The survey downplays these risks, assuming domestic growth levers can compensate for a weakening global trade environment. This assumption is dangerous in an increasingly fragmented world economy where trade dependencies are weaponised and politicised.
Amid the hype surrounding India's burgeoning tech sector, concerns about employment loom large. The Budget 2025-26 has allocated ₹500 crore to establish a Centre of Excellence in AI for education, and five National Centres of Excellence for Skilling will be created to equip workers for both the 'Make in India' and 'Make for the World' initiatives. However, the gap between skilling efforts and automation remains significant. In traditional sectors like textiles and logistics, automation has displaced jobs by 12% and 15%, respectively, while retraining programs have only reached a small fraction of the affected workforce. Without targeted reforms, India risks widening its already troubling socio-economic divides.

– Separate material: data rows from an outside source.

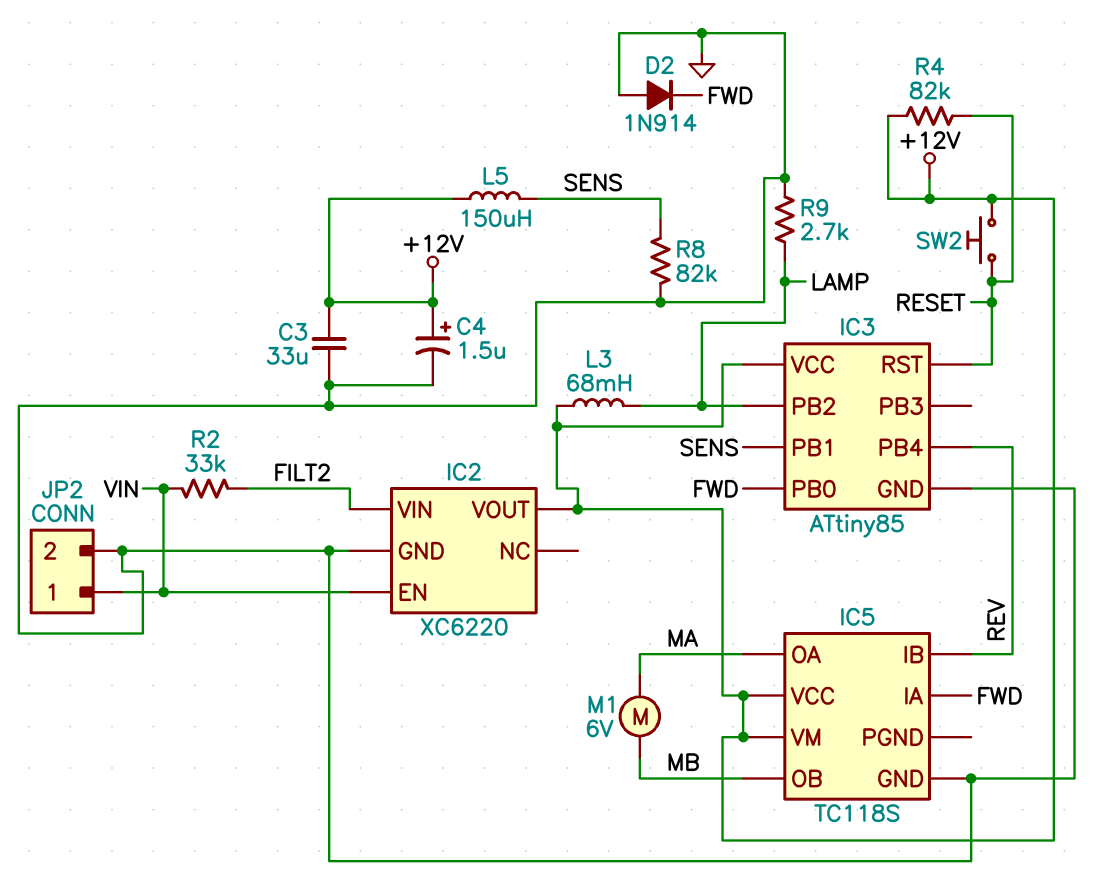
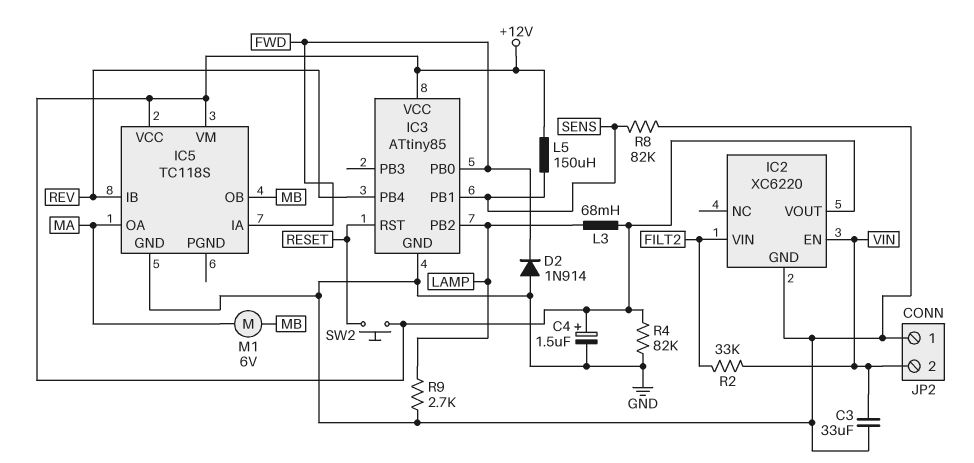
C3: 33uF (+12V, GND) -> 33uF (GND, VIN)
JP2 pin 1: VIN -> GND
JP2 pin 2: GND -> VIN
R4: 82k (+12V, RESET) -> 82k (+12V, GND)

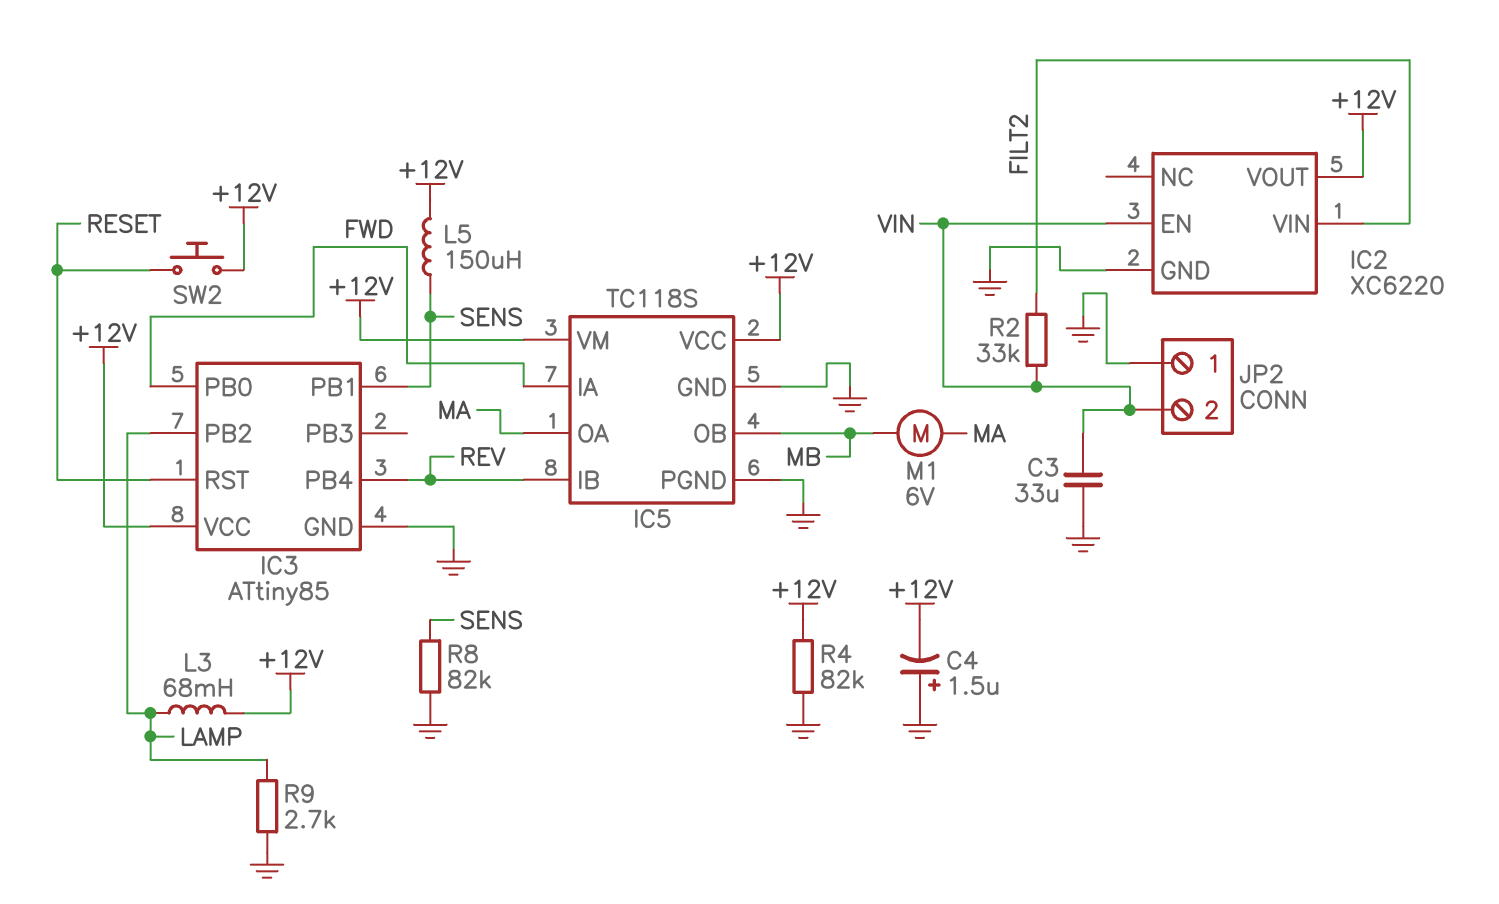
C4: 1.5uF (plus +12V, minus GND) -> 1.5uF (plus GND, minus +12V)
D2: diode 1N914 (A GND, K FWD) -> none
IC5 pin PGND: none -> GND

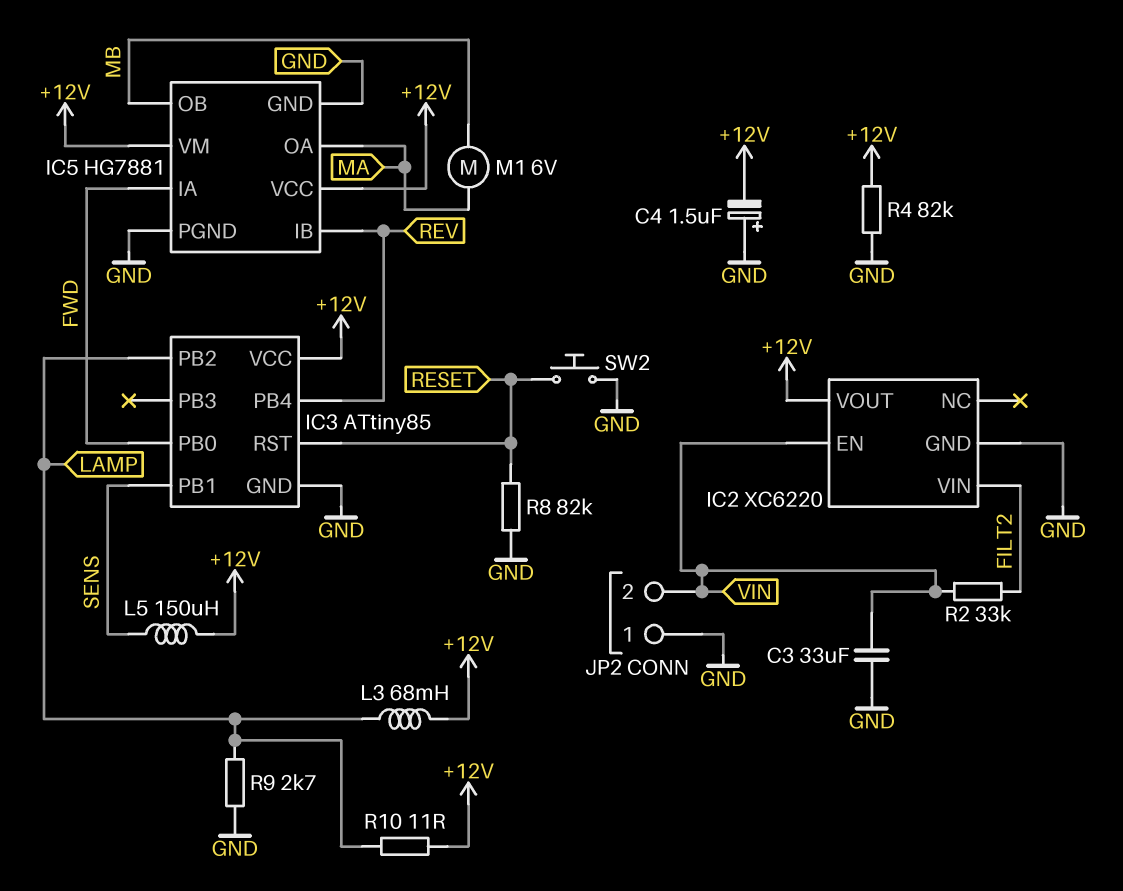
IC5: TC118S -> HG7881
R8: 82k (GND, SENS) -> 82k (GND, RESET)
R10: none -> 11 (+12V, LAMP)
SW2: button (+12V, RESET) -> button (GND, RESET)

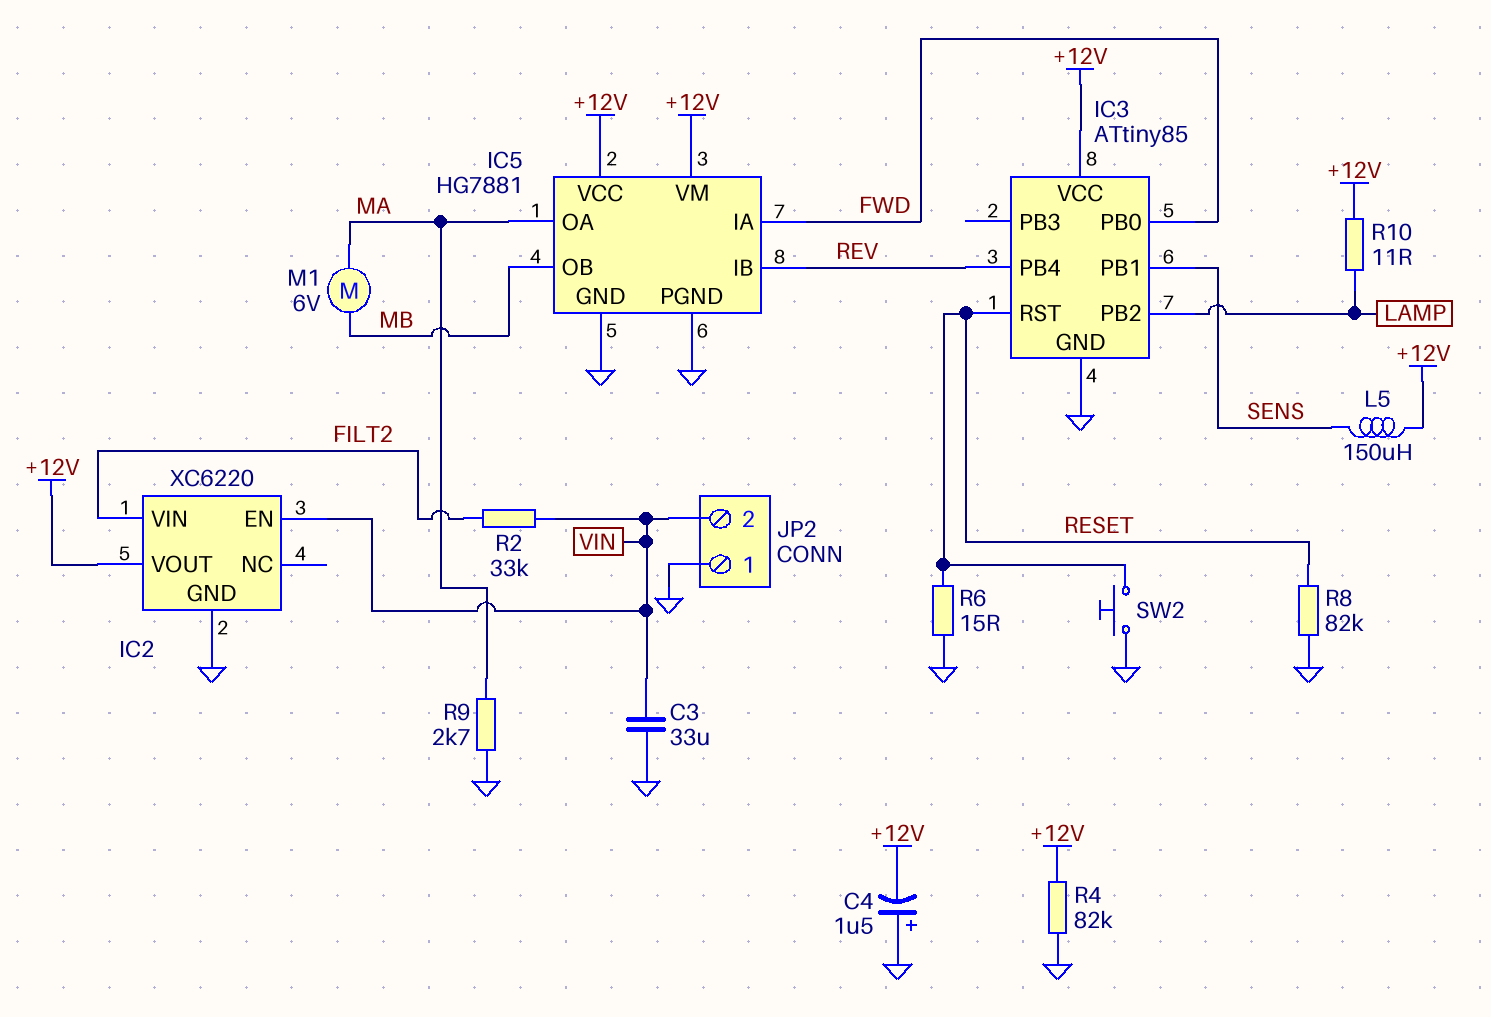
L3: 68mH (+12V, LAMP) -> none
R6: none -> 15 (GND, RESET)
R9: 2.7k (GND, LAMP) -> 2.7k (GND, MA)

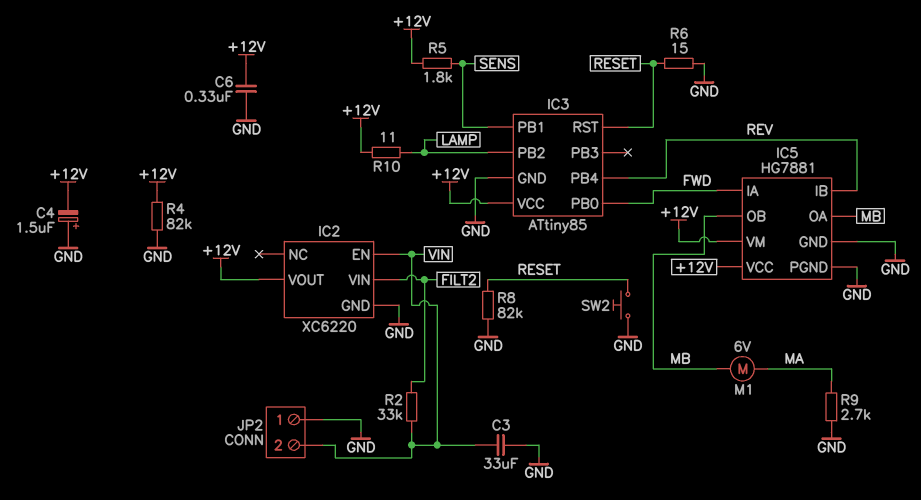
C6: none -> 330nF (+12V, GND)
IC5 pin OA: MA -> MB
L5: 150uH (+12V, SENS) -> none
R5: none -> 1.8k (+12V, SENS)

India’s economy is not on the brink of crisis. The foundations remain solid—corporate and financial sector balance sheets are healthier than they were pre-pandemic, and significant infrastructure projects are progressing steadily. Yet, the current growth story is built on unstable pillars. Unless addressed, persistent inflation, uneven sectoral recovery, and weak private investment could derail the momentum.
Historically, policymakers have been criticised for resting on their laurels during periods of growth. This time, however, bold action is needed to break that cycle. The road to sustained prosperity will require bold reforms, more intelligent regulation, and a concerted effort to integrate into the rapidly evolving global economic landscape. Without these, the narrative of a paradise economy may quickly unravel.
India has a choice: sweat now or bleed later. The stakes are too high for business as usual.